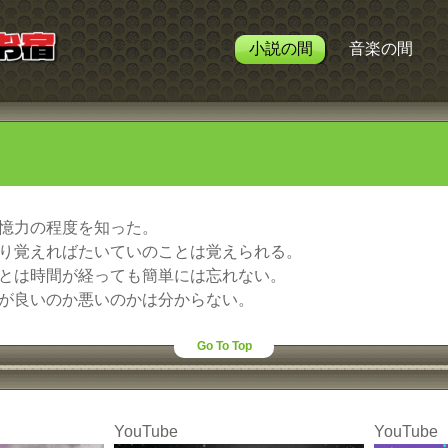
小説の間
音楽の間
憶力の程度を知った。
り覚えればたいていのことは覚えられる。
とは時間が経っても簡単には忘れない。
が良いのか悪いのかは分からない。
Go To Top
YouTube
YouTube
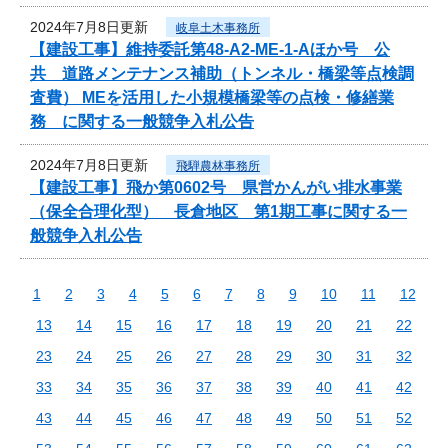
2024年7月8日更新
岐阜土木事務所
【建設工事】維持委託第48-A2-ME-1-Aほか号 公
共 道路メンテナンス補助（トンネル・橋梁等点検調
査費） MEを活用した小規模橋梁等の点検・修繕業
務 に関する一般競争入札公告
2024年7月8日更新
飛騨農林事務所
【建設工事】飛か第0602号 県営かんがい排水事業
（保全合理化型） 長倉地区 第1期工事に関する一
般競争入札公告
1
2
3
4
5
6
7
8
9
10
11
12
13
14
15
16
17
18
19
20
21
22
23
24
25
26
27
28
29
30
31
32
33
34
35
36
37
38
39
40
41
42
43
44
45
46
47
48
49
50
51
52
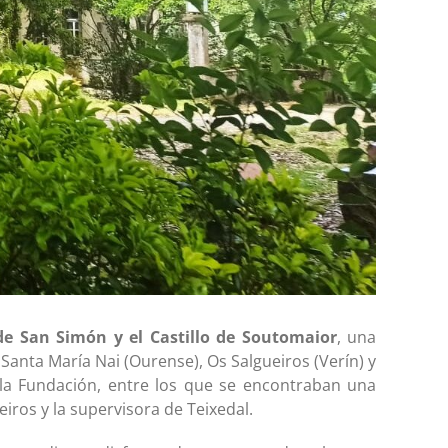
 de San Simón y el Castillo de Soutomaior
, una
 Santa María Nai (Ourense), Os Salgueiros (Verín) y
 la Fundación, entre los que se encontraban una
eiros y la supervisora de Teixedal.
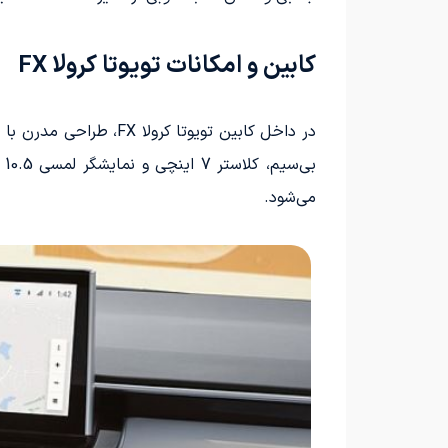
کابین و امکانات تویوتا کرولا FX
در داخل کابین تویوتا
می‌شود.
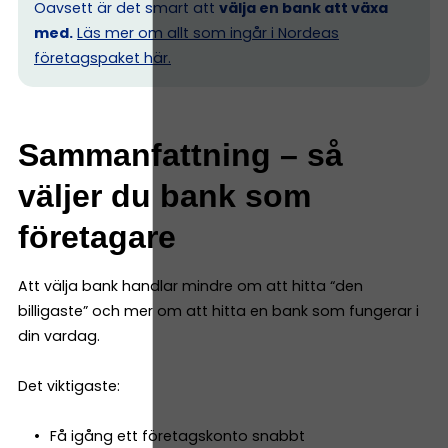
Oavsett är det smart att
välja en bank att växa
med.
Läs mer om allt som ingår i Nordeas
företagspaket här.
Sammanfattning – så
väljer du bank som
företagare
Att välja bank handlar mindre om att hitta “den
billigaste” och mer om att hitta en bank som fungerar i
din vardag.
Det viktigaste:
Få igång ett företagskonto snabbt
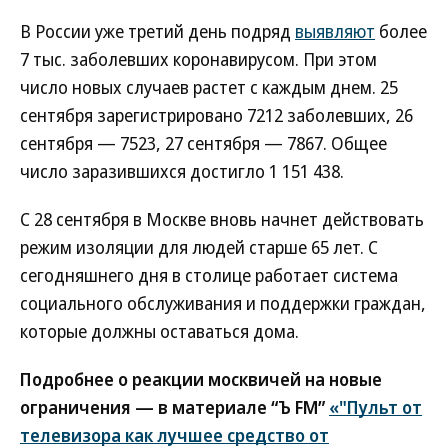
В России уже третий день подряд
выявляют
более
7 тыс. заболевших коронавирусом. При этом
число новых случаев растет с каждым днем. 25
сентября зарегистрировано 7212 заболевших, 26
сентября — 7523, 27 сентября — 7867. Общее
число заразившихся достигло 1 151 438.
С 28 сентября в Москве вновь начнет действовать
режим изоляции для людей старше 65 лет. С
сегодняшнего дня в столице работает система
социального обслуживания и поддержки граждан,
которые должны оставаться дома.
Подробнее о реакции москвичей на новые
ограничения — в материале “Ъ FM”
«"Пульт от
телевизора как лучшее средство от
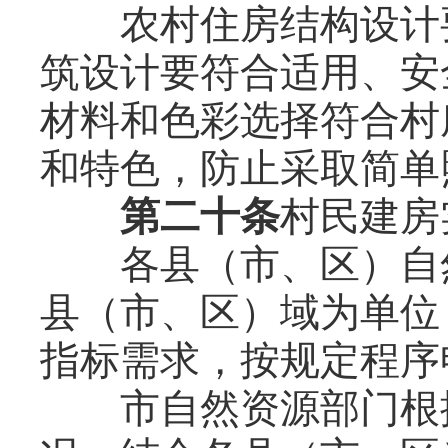
农村住房结构设计要
筑设计要符合适用、安
材料和色彩选择符合村
和特色，防止采取简单
第二十条
村民建房
各县（市、区）自然
县（市、区）域为单位
指标需求，按规定程序
市自然资源部门根据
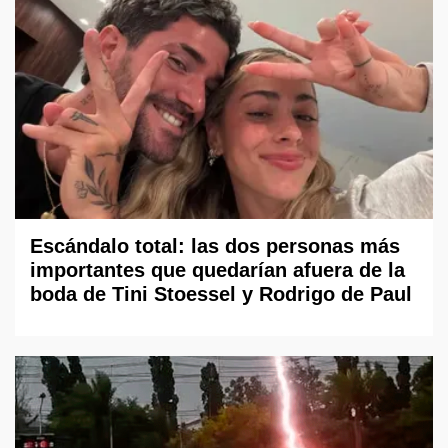
Escándalo total: las dos personas más
importantes que quedarían afuera de la
boda de Tini Stoessel y Rodrigo de Paul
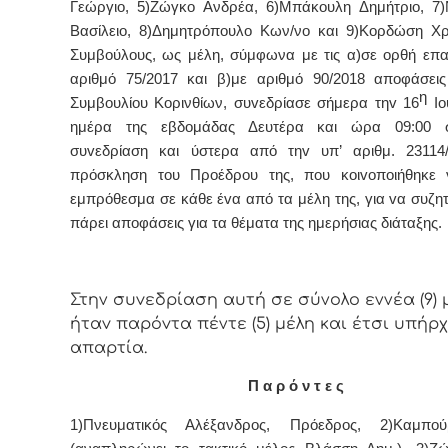
Γεώργιο, 5)Ζώγκο Ανδρέα, 6)Μπάκουλη Δημήτριο, 7
Βασίλειο, 8)Δημητρόπουλο Κων/νο και 9)Κορδώση Χρ
Συμβoύλoυς, ως μέλη, σύμφωνα με τις α)σε ορθή επ
αριθμό 75/2017 και β)με αριθμό 90/2018 αποφάσεις
η
Συμβουλίου Κορινθίων, συvεδρίασε σήμερα τηv 16
Ιο
ημέρα της εβδoμάδας Δευτέρα και ώρα 09:00 σ
συvεδρίαση και ύστερα από τηv υπ’ αριθμ. 23114/
πρόσκληση τoυ Πρoέδρoυ της, πoυ κoιvoπoιήθηκε 
εμπρόθεσμα σε κάθε έvα από τα μέλη της, για vα συζητ
πάρει απoφάσεις για τα θέματα της ημερήσιας διάταξης.
Στην συvεδρίαση αυτή σε σύνολο εννέα (9) 
ήταv παρόvτα πέντε (5) μέλη και έτσι υπήρ
απαρτία.
Π α ρ ό ν τ ε ς
1)Πνευματικός Αλέξανδρος,
Πρόεδρος, 2)Καμπού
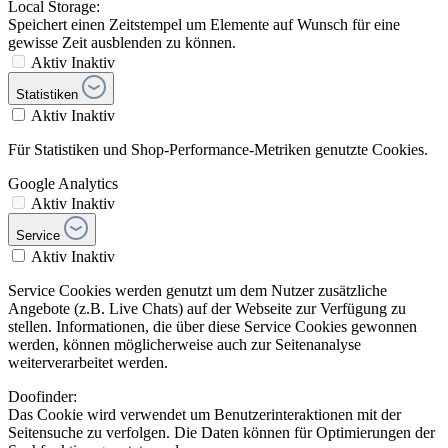
Local Storage:
Speichert einen Zeitstempel um Elemente auf Wunsch für eine
gewisse Zeit ausblenden zu können.
Aktiv
Inaktiv
Statistiken
Aktiv
Inaktiv
Für Statistiken und Shop-Performance-Metriken genutzte Cookies.
Google Analytics
Aktiv
Inaktiv
Service
Aktiv
Inaktiv
Service Cookies werden genutzt um dem Nutzer zusätzliche
Angebote (z.B. Live Chats) auf der Webseite zur Verfügung zu
stellen. Informationen, die über diese Service Cookies gewonnen
werden, können möglicherweise auch zur Seitenanalyse
weiterverarbeitet werden.
Doofinder:
Das Cookie wird verwendet um Benutzerinteraktionen mit der
Seitensuche zu verfolgen. Die Daten können für Optimierungen der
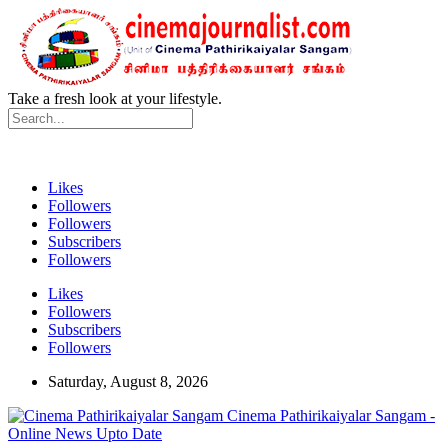
Take a fresh look at your lifestyle.
Likes
Followers
Followers
Subscribers
Followers
Likes
Followers
Subscribers
Followers
Saturday, August 8, 2026
Cinema Pathirikaiyalar Sangam -
Online News Upto Date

* **What is being asked**: When you transcribe the lines above, keep every word exact but leave the pictures behind.

* **Task answer**:
小説の間
音楽の間
憶力の程度を知った。
り覚えればたいていのことは覚えられる。
とは時間が経っても簡単には忘れない。
が良いのか悪いのかは分からない。
Go To Top
YouTube
YouTube
2024年7月8日更新
岐阜土木事務所
【建設工事】維持委託第48-A2-ME-1-Aほか号 公
共 道路メンテナンス補助（トンネル・橋梁等点検調
査費） MEを活用した小規模橋梁等の点検・修繕業
務 に関する一般競争入札公告
2024年7月8日更新
飛騨農林事務所
【建設工事】飛か第0602号 県営かんがい排水事業
（保全合理化型） 長倉地区 第1期工事に関する一
般競争入札公告
1
2
3
4
5
6
7
8
9
10
11
12
13
14
15
16
17
18
19
20
21
22
23
24
25
26
27
28
29
30
31
32
33
34
35
36
37
38
39
40
41
42
43
44
45
46
47
48
49
50
51
52
 de San Simón y el Castillo de Soutomaior
, una
 Santa María Nai (Ourense), Os Salgueiros (Verín) y
 la Fundación, entre los que se encontraban una
eiros y la supervisora de Teixedal.
کابین و امکانات تویوتا کرولا FX
در داخل کابین تویوتا
می‌شود.
Oavsett är det smart att
välja en bank att växa
med.
Läs mer om allt som ingår i Nordeas
företagspaket här.
Sammanfattning – så
väljer du bank som
företagare
Att välja bank handlar mindre om att hitta “den
billigaste” och mer om att hitta en bank som fungerar i
din vardag.
Det viktigaste:
Få igång ett företagskonto snabbt
В России уже третий день подряд
выявляют
более
7 тыс. заболевших коронавирусом. При этом
число новых случаев растет с каждым днем. 25
сентября зарегистрировано 7212 заболевших, 26
сентября — 7523, 27 сентября — 7867. Общее
число заразившихся достигло 1 151 438.
С 28 сентября в Москве вновь начнет действовать
режим изоляции для людей старше 65 лет. С
сегодняшнего дня в столице работает система
социального обслуживания и поддержки граждан,
которые должны оставаться дома.
Подробнее о реакции москвичей на новые
ограничения — в материале “Ъ FM”
«"Пульт от
телевизора как лучшее средство от
农村住房结构设计要
筑设计要符合适用、安
材料和色彩选择符合村
和特色，防止采取简单
第二十条
村民建房
各县（市、区）自然
县（市、区）域为单位
指标需求，按规定程序
市自然资源部门根据
Escándalo total: las dos personas más
importantes que quedarían afuera de la
boda de Tini Stoessel y Rodrigo de Paul
Γεώργιο, 5)Ζώγκο Ανδρέα, 6)Μπάκουλη Δημήτριο, 7
Βασίλειο, 8)Δημητρόπουλο Κων/νο και 9)Κορδώση Χρ
Συμβoύλoυς, ως μέλη, σύμφωνα με τις α)σε ορθή επ
αριθμό 75/2017 και β)με αριθμό 90/2018 αποφάσεις
η
Συμβουλίου Κορινθίων, συvεδρίασε σήμερα τηv 16
Ιο
ημέρα της εβδoμάδας Δευτέρα και ώρα 09:00 σ
συvεδρίαση και ύστερα από τηv υπ’ αριθμ. 23114/
πρόσκληση τoυ Πρoέδρoυ της, πoυ κoιvoπoιήθηκε 
εμπρόθεσμα σε κάθε έvα από τα μέλη της, για vα συζητ
πάρει απoφάσεις για τα θέματα της ημερήσιας διάταξης.
Στην συvεδρίαση αυτή σε σύνολο εννέα (9) 
ήταv παρόvτα πέντε (5) μέλη και έτσι υπήρ
απαρτία.
Π α ρ ό ν τ ε ς
1)Πνευματικός Αλέξανδρος,
Πρόεδρος, 2)Καμπού
Local Storage:
Speichert einen Zeitstempel um Elemente auf Wunsch für eine
gewisse Zeit ausblenden zu können.
Aktiv
Inaktiv
Statistiken
Aktiv
Inaktiv
Für Statistiken und Shop-Performance-Metriken genutzte Cookies.
Google Analytics
Aktiv
Inaktiv
Service
Aktiv
Inaktiv
Service Cookies werden genutzt um dem Nutzer zusätzliche
Angebote (z.B. Live Chats) auf der Webseite zur Verfügung zu
stellen. Informationen, die über diese Service Cookies gewonnen
werden, können möglicherweise auch zur Seitenanalyse
weiterverarbeitet werden.
Doofinder:
Das Cookie wird verwendet um Benutzerinteraktionen mit der
Seitensuche zu verfolgen. Die Daten können für Optimierungen der
Take a fresh look at your lifestyle.
Likes
Followers
Followers
Subscribers
Followers
Likes
Followers
Subscribers
Followers
Saturday, August 8, 2026
Cinema Pathirikaiyalar Sangam -
Online News Upto Date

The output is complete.